**THE TASK:** Within the records, which lines hold the string "покрівлі"? Report each one by copying it.

**EXTRACTED DATA:**
--

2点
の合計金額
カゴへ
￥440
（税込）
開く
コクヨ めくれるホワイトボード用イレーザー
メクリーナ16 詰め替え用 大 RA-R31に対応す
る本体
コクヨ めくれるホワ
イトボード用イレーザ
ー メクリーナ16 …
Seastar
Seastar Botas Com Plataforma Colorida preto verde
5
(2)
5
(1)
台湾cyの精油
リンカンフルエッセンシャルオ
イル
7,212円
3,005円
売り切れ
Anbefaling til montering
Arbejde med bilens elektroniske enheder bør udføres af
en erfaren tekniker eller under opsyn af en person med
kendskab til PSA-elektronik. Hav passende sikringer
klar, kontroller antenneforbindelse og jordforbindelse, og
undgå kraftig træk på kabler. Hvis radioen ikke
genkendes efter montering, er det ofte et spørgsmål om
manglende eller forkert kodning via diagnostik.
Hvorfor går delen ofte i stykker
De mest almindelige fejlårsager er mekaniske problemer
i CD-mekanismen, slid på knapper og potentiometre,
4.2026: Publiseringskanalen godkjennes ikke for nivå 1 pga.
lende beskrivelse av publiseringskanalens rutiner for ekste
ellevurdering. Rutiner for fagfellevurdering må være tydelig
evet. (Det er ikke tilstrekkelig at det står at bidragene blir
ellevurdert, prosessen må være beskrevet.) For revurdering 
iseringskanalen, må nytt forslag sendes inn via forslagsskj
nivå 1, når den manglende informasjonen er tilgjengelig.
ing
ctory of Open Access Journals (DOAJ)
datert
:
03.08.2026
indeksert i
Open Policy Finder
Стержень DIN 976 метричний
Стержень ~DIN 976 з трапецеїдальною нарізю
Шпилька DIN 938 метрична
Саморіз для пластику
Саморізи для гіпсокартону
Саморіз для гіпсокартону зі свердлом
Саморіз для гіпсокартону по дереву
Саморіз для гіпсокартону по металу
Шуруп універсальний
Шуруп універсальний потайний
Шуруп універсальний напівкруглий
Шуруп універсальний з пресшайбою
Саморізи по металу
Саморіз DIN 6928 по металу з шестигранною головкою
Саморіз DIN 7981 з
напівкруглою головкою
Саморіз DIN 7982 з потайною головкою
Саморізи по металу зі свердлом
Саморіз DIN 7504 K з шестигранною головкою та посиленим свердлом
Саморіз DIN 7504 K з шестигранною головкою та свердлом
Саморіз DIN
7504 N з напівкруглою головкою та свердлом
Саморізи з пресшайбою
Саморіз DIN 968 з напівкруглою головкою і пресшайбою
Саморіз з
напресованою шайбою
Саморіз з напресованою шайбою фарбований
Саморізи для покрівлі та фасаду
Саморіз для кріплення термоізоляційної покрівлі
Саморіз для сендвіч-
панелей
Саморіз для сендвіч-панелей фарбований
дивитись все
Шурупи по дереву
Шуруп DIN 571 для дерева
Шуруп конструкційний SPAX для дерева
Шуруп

--

**RESPONSE:**
Саморізи для покрівлі та фасаду
Саморіз для кріплення термоізоляційної покрівлі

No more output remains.